Common? It is so not common that it almost never happens. About seventy times more kids die by drowning—is that common? Four hundred times more are killed by car accidents. Four hundred for every kidnapped kid. But would you call a fatal car accident common? Tragic, yes. Common, no.

“Not a word about probability has been spoken,” notes The Science of Fear author Gardner. “Having just seen a string of horrifying examples, [one might] conclude that the chances of this crime happening are high.”

In fact, the fear of some crimes is so over the top that the newest wrinkle—actually, not so new anymore—is parents going online claiming to have just narrowly escaped having their kids snatched away.
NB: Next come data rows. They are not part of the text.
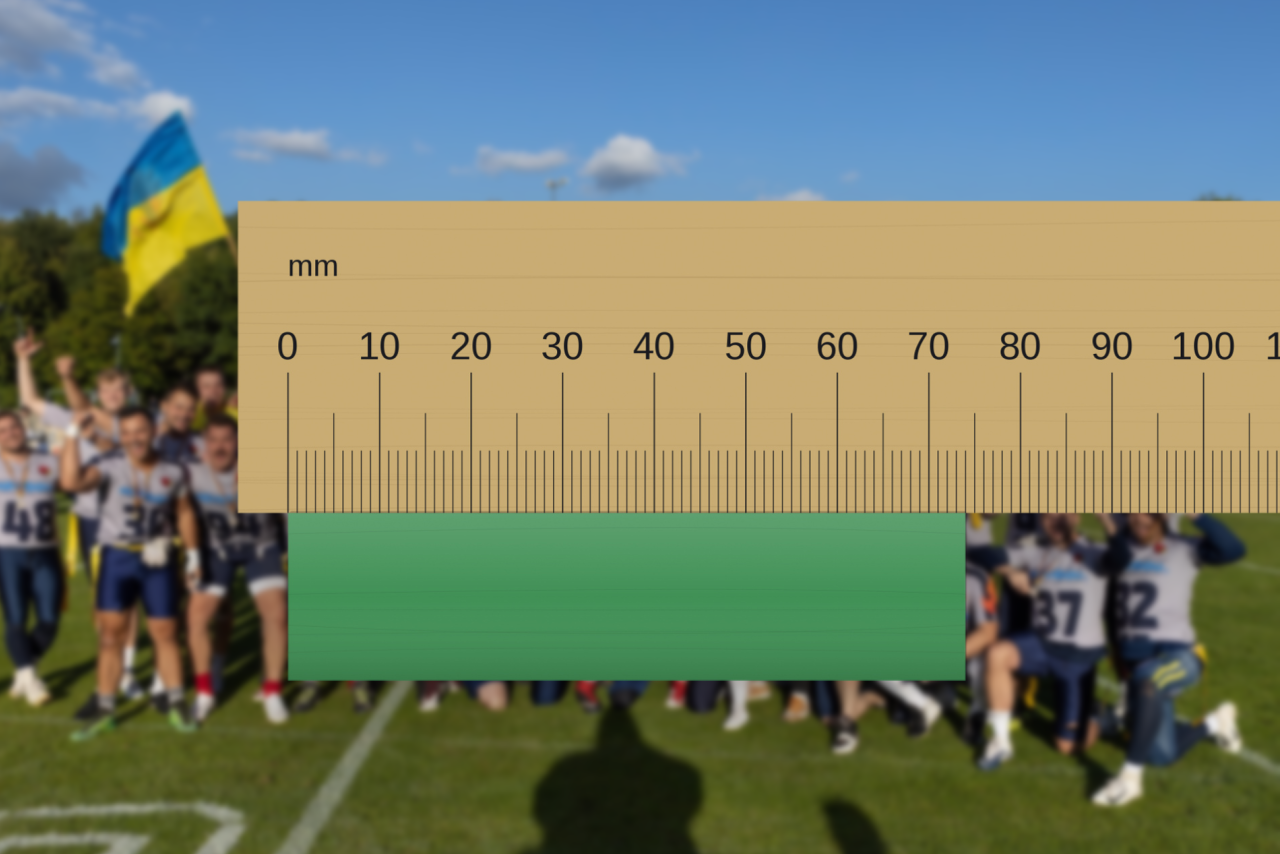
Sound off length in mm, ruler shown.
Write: 74 mm
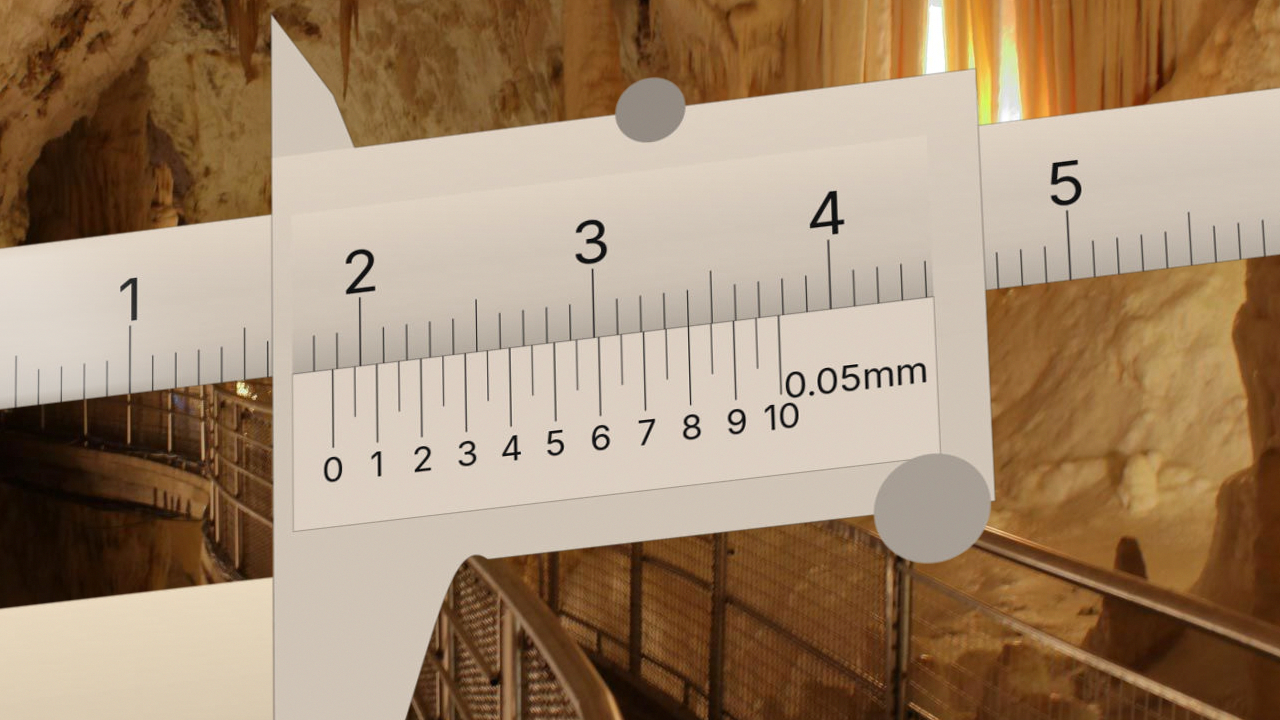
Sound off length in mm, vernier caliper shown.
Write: 18.8 mm
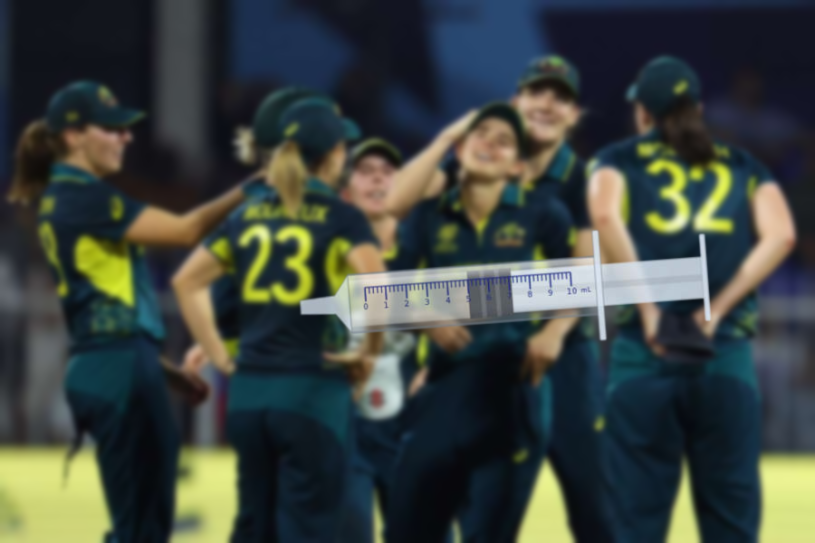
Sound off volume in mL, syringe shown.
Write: 5 mL
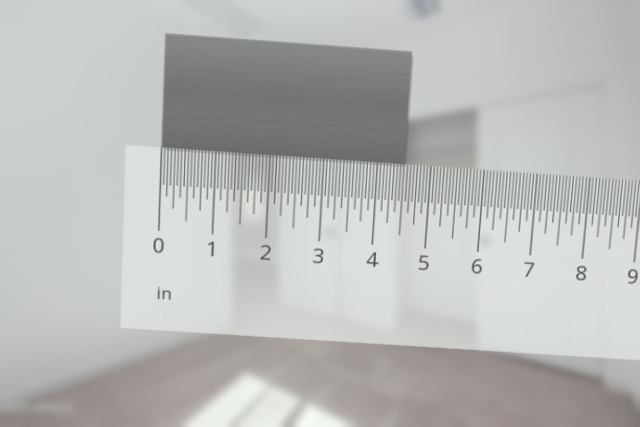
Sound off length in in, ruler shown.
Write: 4.5 in
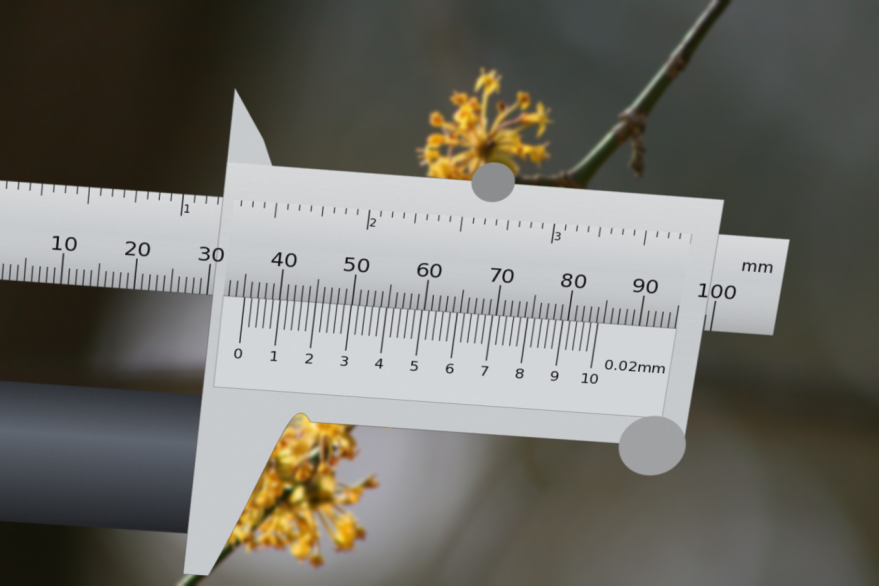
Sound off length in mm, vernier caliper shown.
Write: 35.2 mm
You've probably seen a Facebook post like this one: “A man came up to us at Sam's Club and asked if the empty cart nearby was ours… . It seemed like an innocent encounter.” Innocent, that is, until the mom and kids head to Walmart and see the guy again . Can you imagine? How terrifying. He was “feverishly texting on his phone but not taking his eye off my daughter.” This, wrote the mom, could only mean one thing: “I have absolutely NO doubt that that man is a trafficker looking for young girls to steal and sell.”

And I have absolutely no doubt that she's wrong.
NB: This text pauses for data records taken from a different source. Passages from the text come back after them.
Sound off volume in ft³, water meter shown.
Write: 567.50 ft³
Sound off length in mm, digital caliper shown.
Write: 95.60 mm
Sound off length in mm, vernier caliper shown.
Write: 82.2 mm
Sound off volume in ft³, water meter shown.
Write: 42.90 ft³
Why? Well, first of all, these breathless Facebook posts are so similar, they seem to have been stolen (like an innocent child!) from some Breathless Mom Template: First, mention seeing some guy or guys looking at you and your kids at Store A (or Aisle A). Then, mention the guy or guys turn up again in Store B (or Aisle B). Don't forget to mention your incredible “Spidey Sense” that these ostensible “shoppers” were up to no good. To prove it, throw in a completely normal detail as proof-positive of their nefariousness. (“He only had a few items in his cart,” “He kept glancing at his phone,” “His friend was waiting outside with the minivan's door wide open.”) Then, use the following stat, no matter where you live: “And ______ is the #2 city/state in America for sex trafficking!” (Never say it's #1. That's not believable.) Finally, congratulate yourself for, against all odds, saving your kids by either (A) bravely staring down the guy or guys, or (B) asking the store manager to walk you to your car.
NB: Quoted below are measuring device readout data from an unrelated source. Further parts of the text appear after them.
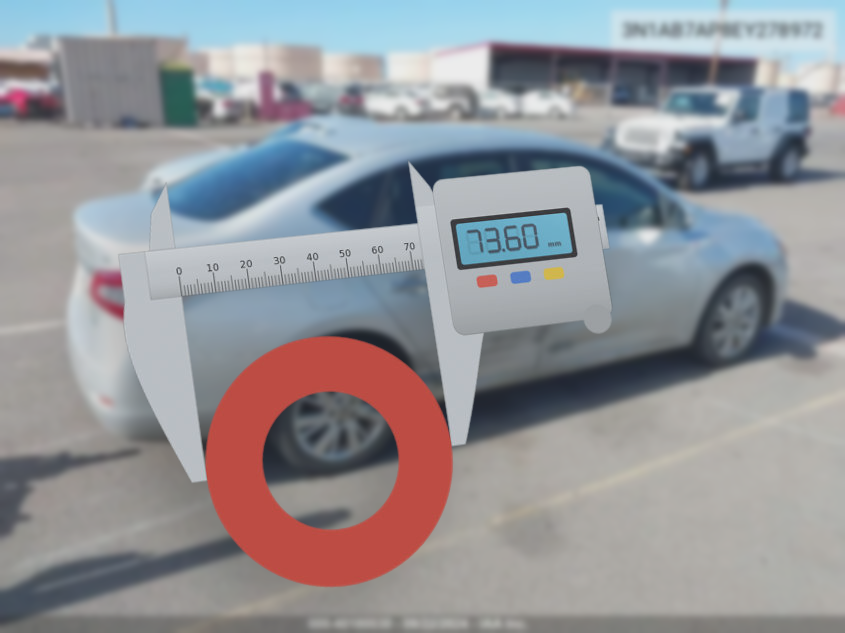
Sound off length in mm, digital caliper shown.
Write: 73.60 mm
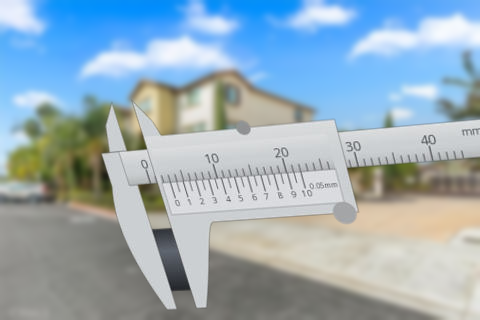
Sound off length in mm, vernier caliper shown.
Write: 3.0 mm
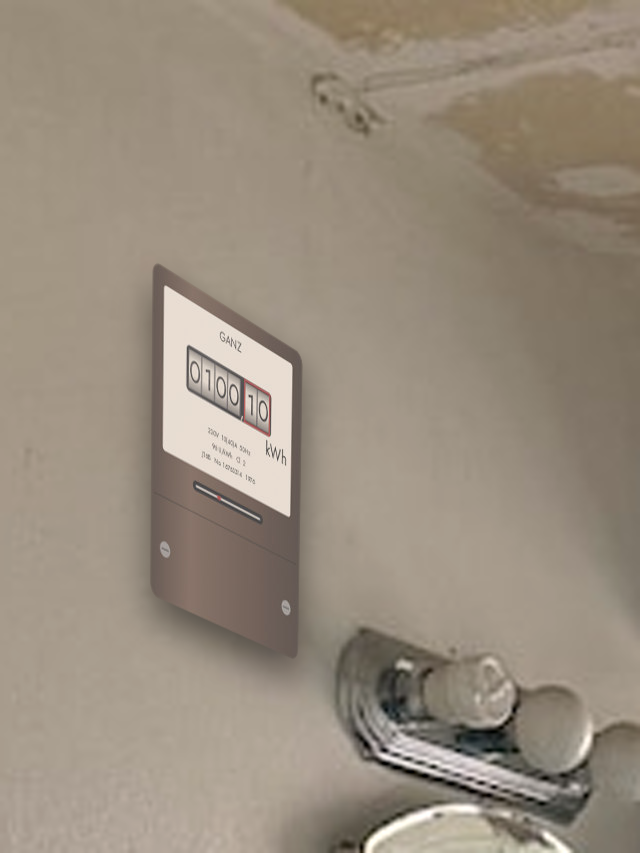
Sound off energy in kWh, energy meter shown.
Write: 100.10 kWh
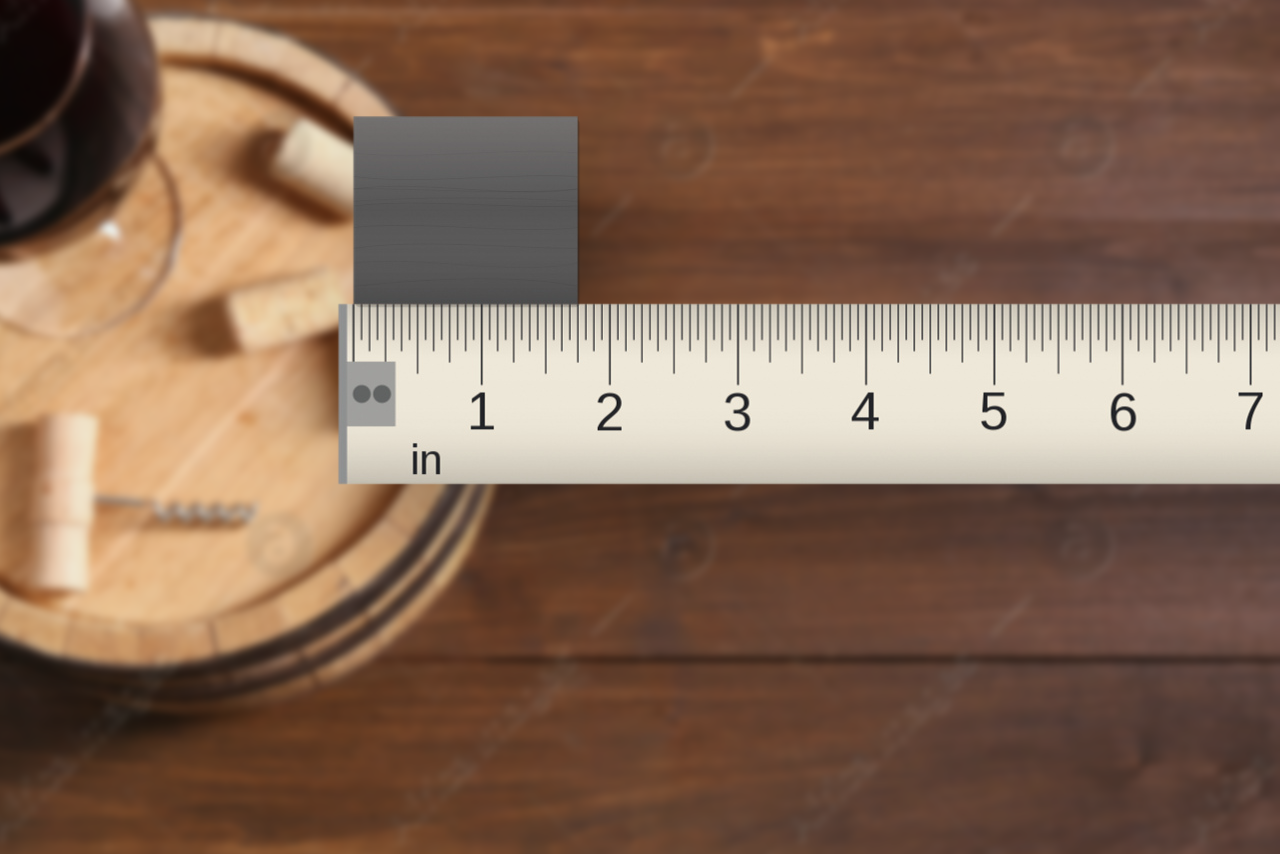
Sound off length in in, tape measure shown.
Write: 1.75 in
These stories sometimes get hundreds of shares and comments like, “Whew! That was close!” and “Glad your mama bear instincts kicked in!” So maybe it actually seems like a good deed to forward them to your own circle of friends, as a reminder to be on the alert.

But this is not spreading helpful information. It's just spreading baseless fear. I asked crime researcher David Finkelhor, this book's best friend when it comes to debunking urban myths about crimes against kids: How many children have been stolen from their parents in public and forced into the sex trade?

He said he has heard of exactly zero. And remember: His entire job is to track crimes against children.

Why, then, do so many moms write these stories? I don't know if they truly believe that they saved their kids from traffickers, or if they just want the adulation that comes from thwarting a close call.

And in fact, it doesn't matter. What matters is to recognize that when someone is writing about a crime that, in the end, did not take place, we can't talk about it as if a crime did take place. It's like me saying, “I saved myself from the chandelier falling on my head by diving under the couch! … And also, I guess, by the fact that the chandelier didn't fall.” Did I save myself? Do I deserve comments like, “Good move!” and “Close call!”

Anyway, for some reason stories of children in peril—real or fictional, on almost any medium—are great for getting attention. And so, day after day, second after second, a vision of the world comes into our lives that is sad, scary, shocking, and totally at odds with the odds. Switch it off, press delete, or find some other way to ignore the drumbeat of doom and you'll probably be a little more at peace. A little less worried about your kids’ safety.

That may sound like I'm saying, “Ignore the awful truth and go live in your little bubble.” But I'm trying to say that that the horror-filled media is a bubble of its own—a soul-freezing, hope-crushing, shoppers-as-psychopaths place. If you lived there, you'd be dead now.